Cuando me aparté, él dijo:

—¿Tú ser feliz?

—Yo, ser feliz... Ahora yo hacerte feliz a ti...

—No... Yo ser feliz si tú no tener prisa en mi eyaculación...

Quería verme las tetas colgando, el muy cabrón. Tuve que ponerme encima de él, pero con los brazos apoyados en la cama, estirados, de manera que quedase la suficiente distancia entre sus ojos y mis tetas.

—Yo ser feliz —murmuró en una ocasión.

Me sacó de la cama, mientras yo contenía mi corrida. Me hizo apoyar las manos, y quedarme con el culo levantado. El cabrón se puso tras de mí. Pensé que me iba a dar por el culo. Definitivamente, era un japonés diferente. Pero no. Me metió la polla en el coño, sólo que desde la parte de atrás.

Dentro del coño, su polla parecía mucho más grande. Se inclinaba hacia atrás, hacía cosas que eran como equilibrios. Pero no se corría. Empezó a darme gusto la polla.

El cabrón seguía con su polla empinada, reluciente, mirándome como un guerrero.

—Yo ser feliz... —dijo.

Desde luego, tenía obsesión por la felicidad. Pero ya había transcurrido casi una hora, así que me propuse que el maricón se corriese de una vez. Me incorporé, me quedé sentada al borde de la cama, le tomé la polla y me la metí en la boca. Me sabía, claro, a mi propio coño. Pasaron los minutos y no había señales de corrida. Dejé de chupar y le miré.

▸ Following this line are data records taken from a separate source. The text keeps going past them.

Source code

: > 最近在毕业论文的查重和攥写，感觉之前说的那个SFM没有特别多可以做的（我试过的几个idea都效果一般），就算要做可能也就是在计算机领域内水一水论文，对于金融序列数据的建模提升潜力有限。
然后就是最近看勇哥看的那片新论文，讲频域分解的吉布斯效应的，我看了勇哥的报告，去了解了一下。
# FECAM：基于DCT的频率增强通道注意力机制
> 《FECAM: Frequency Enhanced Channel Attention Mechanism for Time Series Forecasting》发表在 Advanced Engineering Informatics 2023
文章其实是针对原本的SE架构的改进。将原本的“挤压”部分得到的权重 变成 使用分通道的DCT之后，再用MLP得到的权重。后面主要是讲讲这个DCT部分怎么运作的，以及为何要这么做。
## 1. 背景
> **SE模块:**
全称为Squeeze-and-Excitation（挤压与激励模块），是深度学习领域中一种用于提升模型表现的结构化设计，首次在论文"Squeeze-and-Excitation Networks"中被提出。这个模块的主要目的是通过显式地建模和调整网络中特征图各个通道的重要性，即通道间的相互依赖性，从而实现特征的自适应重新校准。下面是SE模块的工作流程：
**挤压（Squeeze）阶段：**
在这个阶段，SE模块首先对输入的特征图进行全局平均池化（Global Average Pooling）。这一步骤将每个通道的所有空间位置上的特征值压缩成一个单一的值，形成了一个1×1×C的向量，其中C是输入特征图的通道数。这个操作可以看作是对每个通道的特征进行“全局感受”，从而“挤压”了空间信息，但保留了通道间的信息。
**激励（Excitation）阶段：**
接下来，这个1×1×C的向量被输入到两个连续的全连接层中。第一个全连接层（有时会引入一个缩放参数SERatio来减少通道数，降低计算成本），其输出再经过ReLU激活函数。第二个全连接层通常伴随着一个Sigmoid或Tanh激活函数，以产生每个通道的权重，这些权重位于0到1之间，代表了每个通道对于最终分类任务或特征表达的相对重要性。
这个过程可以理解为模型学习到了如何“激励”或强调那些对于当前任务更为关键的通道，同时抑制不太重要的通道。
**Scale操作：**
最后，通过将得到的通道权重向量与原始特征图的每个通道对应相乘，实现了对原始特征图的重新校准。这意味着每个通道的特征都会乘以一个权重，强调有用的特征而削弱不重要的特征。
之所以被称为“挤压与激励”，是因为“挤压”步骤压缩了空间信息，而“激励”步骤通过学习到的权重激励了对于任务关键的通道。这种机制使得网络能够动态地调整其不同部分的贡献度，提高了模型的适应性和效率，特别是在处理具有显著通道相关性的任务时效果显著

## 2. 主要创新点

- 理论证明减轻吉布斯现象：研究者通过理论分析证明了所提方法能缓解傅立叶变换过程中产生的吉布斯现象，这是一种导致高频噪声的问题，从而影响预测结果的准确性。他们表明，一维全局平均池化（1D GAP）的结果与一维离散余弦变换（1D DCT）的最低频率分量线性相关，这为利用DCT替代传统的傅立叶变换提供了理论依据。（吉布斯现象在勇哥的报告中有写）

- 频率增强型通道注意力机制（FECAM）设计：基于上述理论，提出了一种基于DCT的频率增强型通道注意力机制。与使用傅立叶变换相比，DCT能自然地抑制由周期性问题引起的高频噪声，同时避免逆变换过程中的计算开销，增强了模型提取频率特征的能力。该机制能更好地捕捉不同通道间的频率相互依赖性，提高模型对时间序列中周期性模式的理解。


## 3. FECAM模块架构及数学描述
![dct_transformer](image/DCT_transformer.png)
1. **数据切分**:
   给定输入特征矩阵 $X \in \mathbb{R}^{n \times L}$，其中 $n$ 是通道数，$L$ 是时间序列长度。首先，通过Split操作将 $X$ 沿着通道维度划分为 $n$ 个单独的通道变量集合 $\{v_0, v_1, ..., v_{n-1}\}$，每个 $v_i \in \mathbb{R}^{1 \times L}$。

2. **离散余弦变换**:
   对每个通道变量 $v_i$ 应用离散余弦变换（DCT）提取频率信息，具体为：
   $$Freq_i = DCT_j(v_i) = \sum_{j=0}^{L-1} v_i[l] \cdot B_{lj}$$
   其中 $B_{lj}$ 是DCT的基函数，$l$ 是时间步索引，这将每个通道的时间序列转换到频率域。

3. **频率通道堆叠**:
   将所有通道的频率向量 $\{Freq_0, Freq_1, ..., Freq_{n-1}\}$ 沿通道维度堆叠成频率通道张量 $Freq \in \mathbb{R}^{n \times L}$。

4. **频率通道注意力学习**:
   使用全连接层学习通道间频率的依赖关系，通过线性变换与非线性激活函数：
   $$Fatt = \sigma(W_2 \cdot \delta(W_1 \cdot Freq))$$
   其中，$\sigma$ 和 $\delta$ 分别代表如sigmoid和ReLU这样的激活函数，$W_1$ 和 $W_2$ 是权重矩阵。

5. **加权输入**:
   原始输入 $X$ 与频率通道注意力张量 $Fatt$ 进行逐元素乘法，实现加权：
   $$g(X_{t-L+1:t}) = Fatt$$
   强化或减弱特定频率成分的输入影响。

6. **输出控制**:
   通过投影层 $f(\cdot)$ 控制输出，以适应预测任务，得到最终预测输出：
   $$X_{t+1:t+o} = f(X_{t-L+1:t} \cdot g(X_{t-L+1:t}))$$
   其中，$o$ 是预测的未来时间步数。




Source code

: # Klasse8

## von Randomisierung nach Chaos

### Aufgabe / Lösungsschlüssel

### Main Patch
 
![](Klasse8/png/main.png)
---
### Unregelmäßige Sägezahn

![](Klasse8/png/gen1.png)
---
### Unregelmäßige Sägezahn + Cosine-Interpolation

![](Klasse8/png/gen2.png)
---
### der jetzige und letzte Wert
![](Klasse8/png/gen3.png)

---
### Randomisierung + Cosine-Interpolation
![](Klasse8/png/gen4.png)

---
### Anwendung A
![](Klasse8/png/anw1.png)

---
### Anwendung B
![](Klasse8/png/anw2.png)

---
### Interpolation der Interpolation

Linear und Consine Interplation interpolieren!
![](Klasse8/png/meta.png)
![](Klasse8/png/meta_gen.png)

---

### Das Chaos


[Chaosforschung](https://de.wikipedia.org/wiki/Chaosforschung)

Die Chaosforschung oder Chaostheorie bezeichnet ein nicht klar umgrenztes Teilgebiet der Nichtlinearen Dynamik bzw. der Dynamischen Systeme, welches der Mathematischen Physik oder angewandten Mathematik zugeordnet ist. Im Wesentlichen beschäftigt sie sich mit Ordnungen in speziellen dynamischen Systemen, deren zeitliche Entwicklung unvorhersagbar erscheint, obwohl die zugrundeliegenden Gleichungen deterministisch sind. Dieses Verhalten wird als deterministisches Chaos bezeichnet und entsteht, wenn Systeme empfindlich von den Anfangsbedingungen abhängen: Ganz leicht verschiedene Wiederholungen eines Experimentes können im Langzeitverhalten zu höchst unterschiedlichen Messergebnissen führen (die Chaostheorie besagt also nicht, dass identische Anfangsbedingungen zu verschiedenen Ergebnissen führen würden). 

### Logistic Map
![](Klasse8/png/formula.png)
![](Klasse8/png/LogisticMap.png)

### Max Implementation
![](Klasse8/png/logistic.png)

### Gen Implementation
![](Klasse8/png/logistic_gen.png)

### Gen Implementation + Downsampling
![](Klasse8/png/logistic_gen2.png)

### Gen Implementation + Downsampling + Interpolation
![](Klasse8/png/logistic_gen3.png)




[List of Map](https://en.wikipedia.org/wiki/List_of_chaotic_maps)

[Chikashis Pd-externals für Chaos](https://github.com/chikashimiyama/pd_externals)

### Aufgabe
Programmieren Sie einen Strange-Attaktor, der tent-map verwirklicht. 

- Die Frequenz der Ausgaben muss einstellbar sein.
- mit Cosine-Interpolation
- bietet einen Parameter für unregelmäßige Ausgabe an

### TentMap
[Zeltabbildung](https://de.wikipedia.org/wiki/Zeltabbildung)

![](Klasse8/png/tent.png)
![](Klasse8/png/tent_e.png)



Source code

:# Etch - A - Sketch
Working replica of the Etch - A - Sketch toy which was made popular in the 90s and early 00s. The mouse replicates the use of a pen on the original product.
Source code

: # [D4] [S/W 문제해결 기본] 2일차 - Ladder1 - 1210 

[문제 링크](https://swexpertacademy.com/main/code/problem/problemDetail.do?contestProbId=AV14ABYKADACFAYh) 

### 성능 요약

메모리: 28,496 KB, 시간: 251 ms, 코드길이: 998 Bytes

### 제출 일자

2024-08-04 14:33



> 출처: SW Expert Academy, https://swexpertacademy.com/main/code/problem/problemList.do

—Yo placer con tu mano —me dijo—. Luego, tú hacerlo con tu boca y ya final. ¿Okey?

Se sentó. Me cogió una mano y se la llevó a la polla. Estaba claro. Era de los que sólo se corrían cuando se la meneabas. Cabronazo, podía haberlo dicho antes. Le hice una hermosa paja. Y tuvo una buena corrida. Cuando dejó de manar, seguí acariciándosela unos segundos y luego hice intención de levantarme. Pero el japonés me agarró del cuello. No es que me hiciese daño según me agarraba. Pero noté que podía hacerme mucho daño con sus delicadas manos. Era como si pudiese partírmelo.

—Tú, ahora, con la boca... Cuando pene se ponga normal, final... ¿Okey?

Volví a chupársela, claro. Mi temor era que se le pusiese nuevamente tiesa, así que le hice un trabajo simple. Poco a poco, su polla bajaba de volumen.

Se separó.

—Yo feliz... —dijo—. Y me sonrió otra vez como si fuera un japonés de las películas.

Se fue al cuarto de baño. Cuando regresó a la habitación, me dispuse a entrar yo para lavarme. Pero el hijo puta me retuvo.

—Yo marchar —dijo—. Tú esperar a que yo me vista...

Se vistió. Luego se acercó a mí, me tomó una mano y me la besó gentilmente, como si aquello fuese una fiesta aristocrática.

Le acompañé hasta la puerta y luego me metí en el cuarto de baño.